The tests are run using:
* Airflow installed from PyPI
* Tests coming from the current Airflow sources (mounted inside the breeze image)
* Providers built from the current Airflow sources and placed in dist
This means that you can modify and run tests and re-run them because sources are mounted from the host.
However, if you want to modify provider code, you need to exit breeze, rebuild the provider package, and
restart breeze using the command above.
Rebuilding a single provider package can be done using this command:
.. code-block:: bash
breeze release-management prepare-provider-distributions \
--skip-tag-check --distribution-format wheel <provider>
Lowest direct dependency resolution tests
-----------------------------------------
We have special tests that run with the lowest direct resolution of dependencies for Airflow and providers.
This is run to check whether we are using a feature that is not available in an
older version of some dependencies.
Tests with lowest-direct dependency resolution for Airflow
..........................................................
You can test minimum dependencies installed by Airflow by running (for example, to run "Core" tests):
.. code-block:: bash
breeze testing core-tests --force-lowest-dependencies --test-type "Core"
You can also iterate on the tests and versions of the dependencies by entering the breeze shell and
running the tests from there, after manually downgrading the dependencies:
.. code-block:: bash
breeze shell # enter the container
cd airflow-core
uv sync --resolution lowest-direct
or run the ``--force-lowest-dependencies`` switch directly from the breeze command line:
.. code-block:: bash
breeze shell --force-lowest-dependencies --test-type "Core"
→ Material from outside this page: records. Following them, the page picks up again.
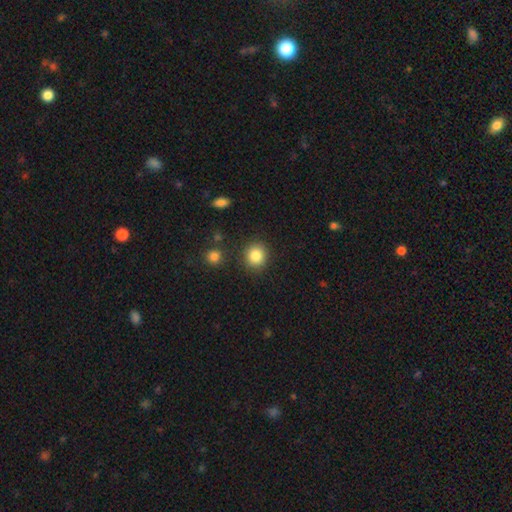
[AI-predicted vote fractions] smooth-or-featured: smooth: 85% | star or artifact: 10% | featured or disk: 5%
  how-rounded: round: 84% | in between: 15% | cigar-shaped: 1%
  merging: none: 87% | minor disturbance: 7% | merger: 3% | major disturbance: 3%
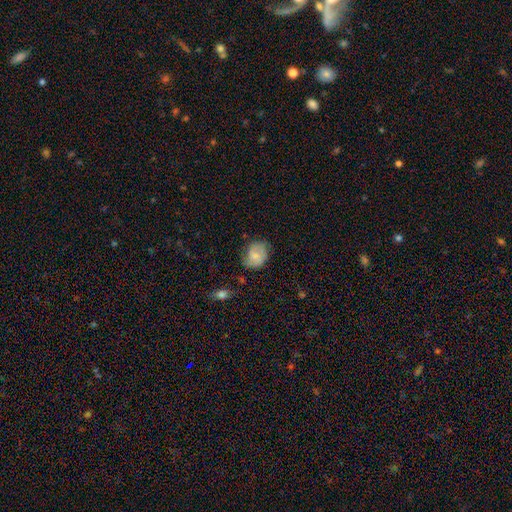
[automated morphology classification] Smooth or featured? smooth (58%)
How rounded? round (53%)
Merging? none (63%)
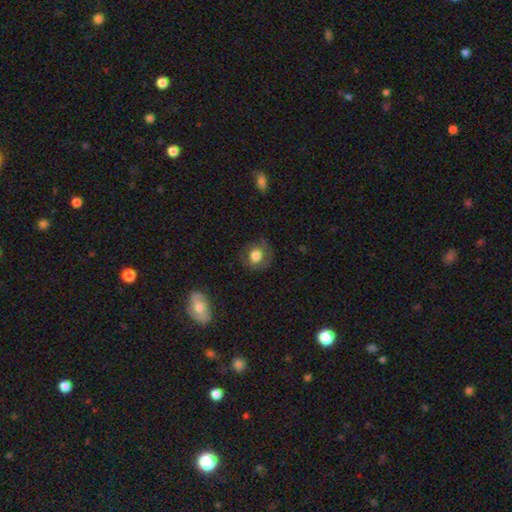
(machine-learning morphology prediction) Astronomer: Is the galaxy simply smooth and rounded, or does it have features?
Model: smooth — 69%.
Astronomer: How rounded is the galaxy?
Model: round — 74%.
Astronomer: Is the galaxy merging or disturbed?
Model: none — 69%.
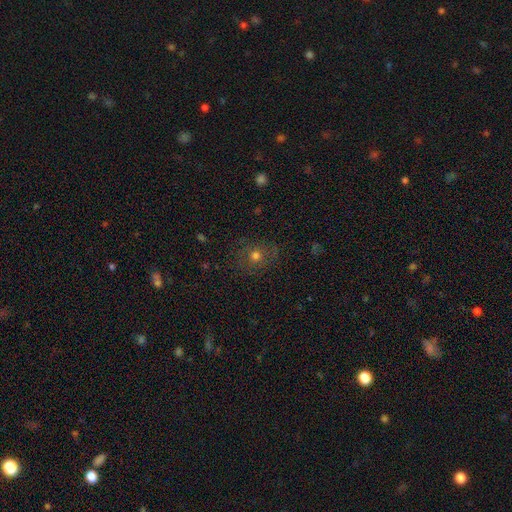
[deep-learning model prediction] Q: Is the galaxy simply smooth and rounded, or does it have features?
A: smooth — 60%.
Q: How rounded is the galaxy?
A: round — 80%.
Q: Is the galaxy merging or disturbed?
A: none — 81%.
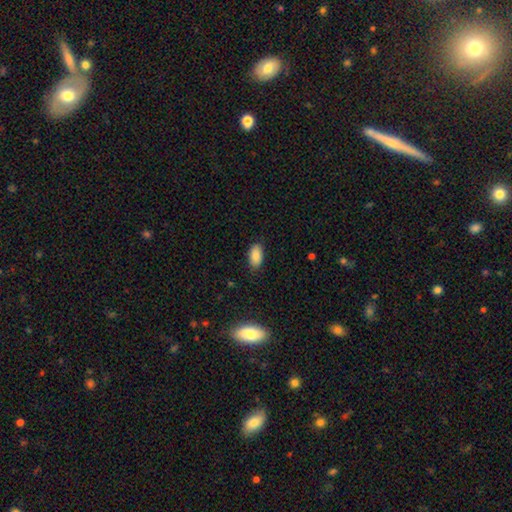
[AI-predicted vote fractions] This is clearly a smooth galaxy (85%). How rounded: clearly in between (94%). Merging: clearly none (85%).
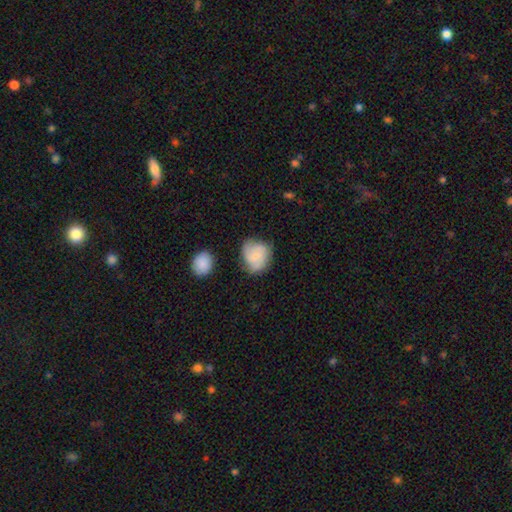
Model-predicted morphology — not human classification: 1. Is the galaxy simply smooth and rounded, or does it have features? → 69% smooth, 23% featured or disk, 8% star or artifact.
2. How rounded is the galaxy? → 64% round, 36% in between, 1% cigar-shaped.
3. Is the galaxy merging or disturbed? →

The way it works: after you enter the breeze container, you run ``uv-sync`` in the airflow-core
folder to downgrade the dependencies to the lowest version that is compatible
with the dependencies specified in airflow-core dependencies. You will see it in the output of the breeze
command as a sequence of downgrades like this:
.. code-block:: diff
- aiohttp==3.9.5
+ aiohttp==3.9.2
- anyio==4.4.0
+ anyio==3.7.1
Tests with lowest-direct dependency resolution for a Provider
.............................................................
Similarly, we can test if the provider tests are working for the lowest dependencies of a specific provider.
These tests can be easily run locally with breeze (replace PROVIDER_ID with the id of the provider):
.. code-block:: bash
breeze testing providers-tests --force-lowest-dependencies --test-type "Providers[PROVIDER_ID]"
If you find that the tests are failing for some dependencies, make sure to add the minimum version for
the dependency in the ``provider.yaml`` file of the appropriate provider and re-run it.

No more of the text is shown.